The decision of Bank of Canada governor Stephen Poloz to hold interest rates steady in September was no big surprise.
The markets and economists had been expecting that freeze due to inconclusive economic data and the ongoing NAFTA talks.
But what do two leading economists make of the decision and how do they see things progressing for interest rates?
“It was wise of the Bank of Canada to hold its powder dry at today’s policy meeting given the continued uncertainty on the NAFTA front,” commented Dr Sherry Cooper, chief economist for Dominion Lending Centres. “An agreement on NAFTA would provide the central bank with more comfort in moving ahead with a hiking cycle that has already lifted the benchmark overnight rate four times since mid-2017.”
She notes that the BoC acknowledged that a spike in inflation (to 3%) was largely driven by air fare hikes and the CPI is expected to return to near 2% early in 2019.
However, TD Economics senior economist Brian DePratto says that a rate hike could still have been justified by the rise in inflation despite its temporary nature, but he agrees that NAFTA is the key issue that prompted the hold-steady.
“Barring a major shock, an October hike looks like a pretty safe bet, but after that the picture becomes murky.
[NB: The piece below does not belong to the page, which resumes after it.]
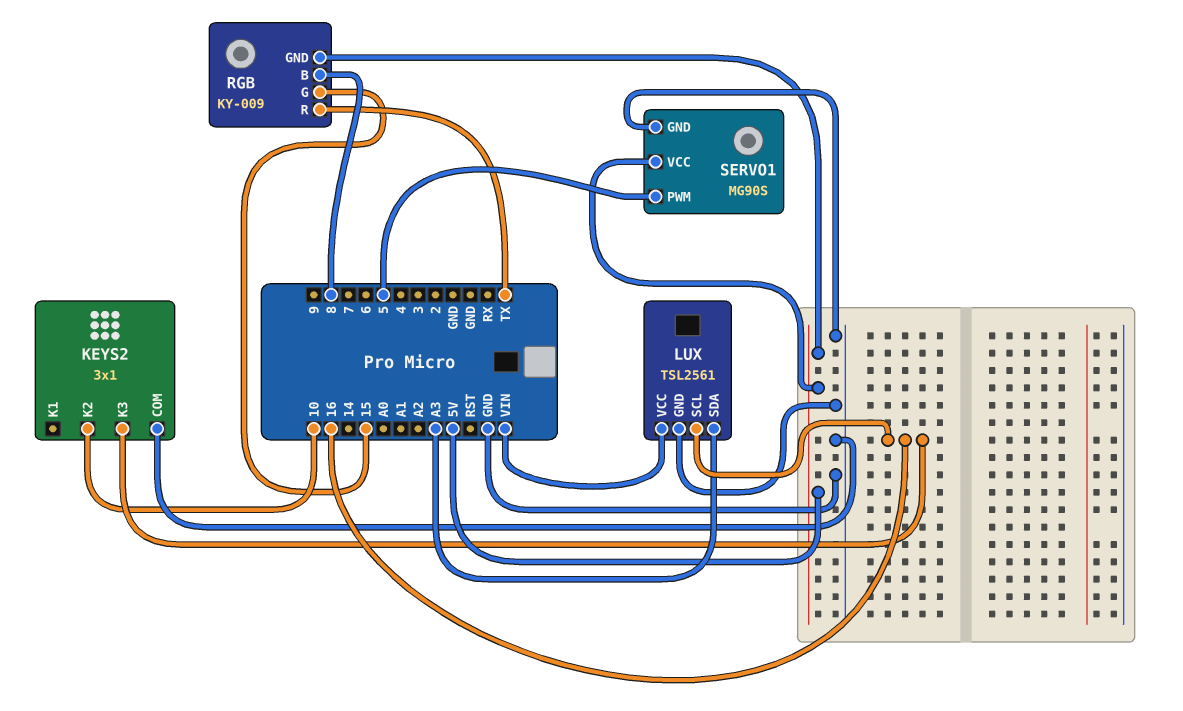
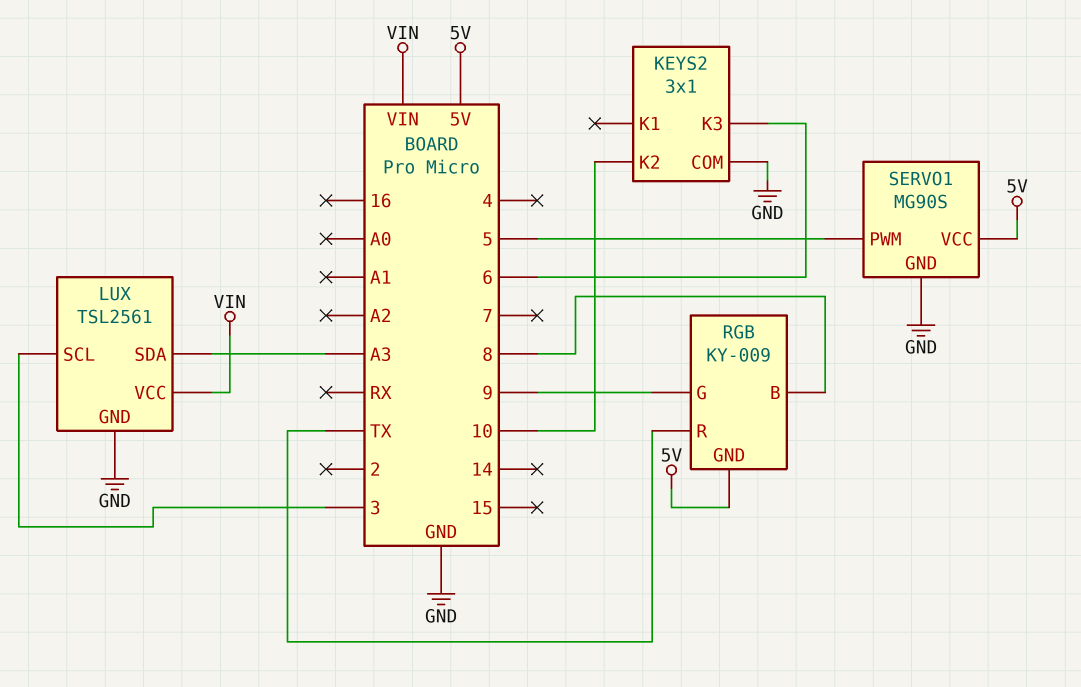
KEYS2 pin K3: 16 -> 6
LUX pin SCL: 16 -> 3
RGB pin G: 15 -> 9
The Bank has been marking down its growth outlook to account for trade uncertainty – any resolution on the NAFTA front is thus likely to mean a stronger outlook, and by extension, a faster pace of hikes, all else equal,” DePratto said.
Dr Cooper is in agreement, although sounds a less certain tone on an October hike: “The bank reaffirmed that the economy is doing well enough to require higher interest rates in the future to achieve the inflation target. Another rate hike could come as soon as the next policy meeting on October 24th.”